**EXCERPT TO READ:**
※
WLNS 6 News

TMSG: Movie based on Michigan family now streaming

EVART, Mich. (WLNS) – Evart Michigan. Population 1,673. It’s the setting for the movie “Jerry and Marge Go Large.”

You may have heard about Jerry and Marge Selbee and Jerry’s winning formula.

“I’ve always been good with numbers. Never been too good with words,” said Jerry.

Back in 2003 while reading the back of a brochure about payoffs in a lottery game called Winfall, Jerry figured out a flaw in the way the game was set up could be used to a player’s advantage.

Basically, when the jackpot didn’t pay out, the odds for smaller payoffs became much more favorable for player.

Jerry calculated he’d only lose 3 out of 20 times. He tested his theory.

And he was right.

“The next bet was $3, 000, and I got back $15,700,” Jerry said.

It was totally legal. The couple brought family and friends in on the action.
※
**DATASET RECORDS:**
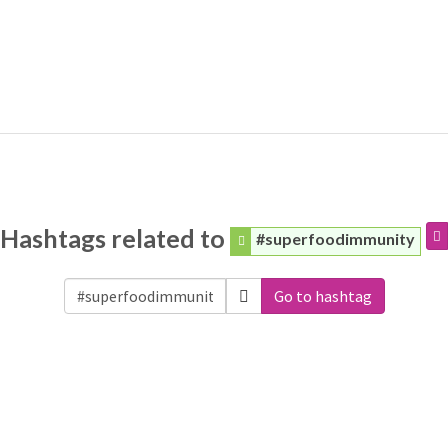
Hashtags related to
#superfoodimmunity
Go to hashtag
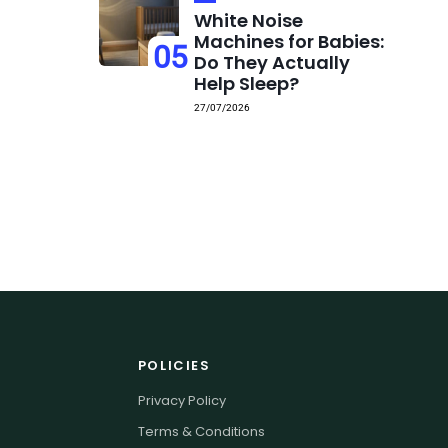
White Noise
Machines for Babies:
05
Do They Actually
Help Sleep?
27/07/2026
POLICIES
Privacy Policy
Terms & Conditions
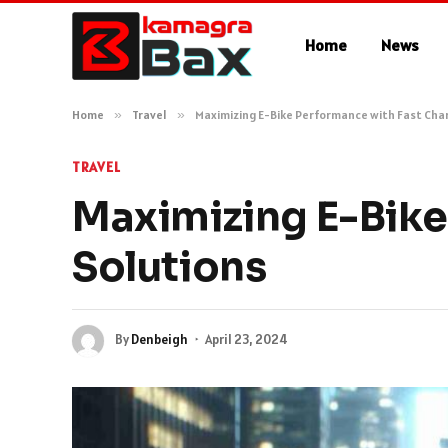
Home
News
Home
»
Travel
»
Maximizing E-Bike Performance with Fast Cha
TRAVEL
Maximizing E-Bike
Solutions
By
Denbeigh
April 23, 2024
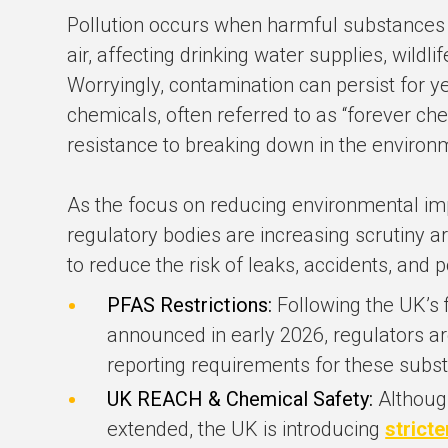
Pollution occurs when harmful substances a
air, affecting drinking water supplies, wildli
Worryingly, contamination can persist for ye
chemicals, often referred to as “forever ch
resistance to breaking down in the environ
As the focus on reducing environmental im
regulatory bodies are increasing scrutiny 
to reduce the risk of leaks, accidents, and p
PFAS Restrictions:
Following the UK’s 
announced in early 2026, regulators a
reporting requirements for these subs
UK REACH & Chemical Safety:
Althoug
extended, the UK is introducing
stricte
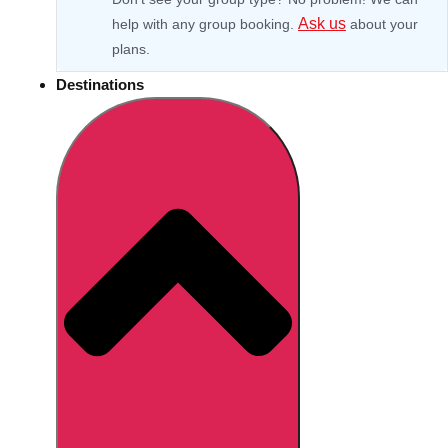
Ask us
help with any group booking.
about your
plans.
Destinations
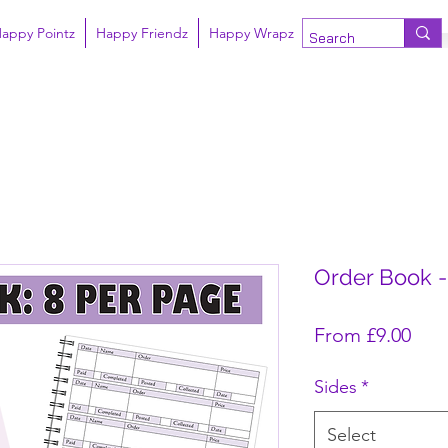
appy Pointz
Happy Friendz
Happy Wrapz
Order Book -
Sale
From
£9.00
Sides
*
Select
※
**TASK 1:**
In the Selbee article:
(a) What population does it give for Evart?
(b) In what year did Jerry read the brochure about the Winfall payoffs?
(c) How many times out of 20 did Jerry calculate he would lose?
**TASK 2:** According to the Selbee article, why could the flaw Jerry found in Winfall work to a player's advantage? Answer in one to three sentences.
**TASK 3:** Output the passage from the Selbee article starting at "You may have" and ending at "tested his theory.".
Work only from the Selbee article; leave the data aside.

**EXERCISE RESPONSE 1:**
(a) 1,673
(b) 2003
(c) 3

**EXERCISE RESPONSE 2:** When the jackpot didn't pay out, the odds for the smaller payoffs became much more favorable for the player.

**EXERCISE RESPONSE 3:**
You may have heard about Jerry and Marge Selbee and Jerry’s winning formula.

“I’ve always been good with numbers. Never been too good with words,” said Jerry.

Back in 2003 while reading the back of a brochure about payoffs in a lottery game called Winfall, Jerry figured out a flaw in the way the game was set up could be used to a player’s advantage.

Basically, when the jackpot didn’t pay out, the odds for smaller payoffs became much more favorable for player.

Jerry calculated he’d only lose 3 out of 20 times. He tested his theory.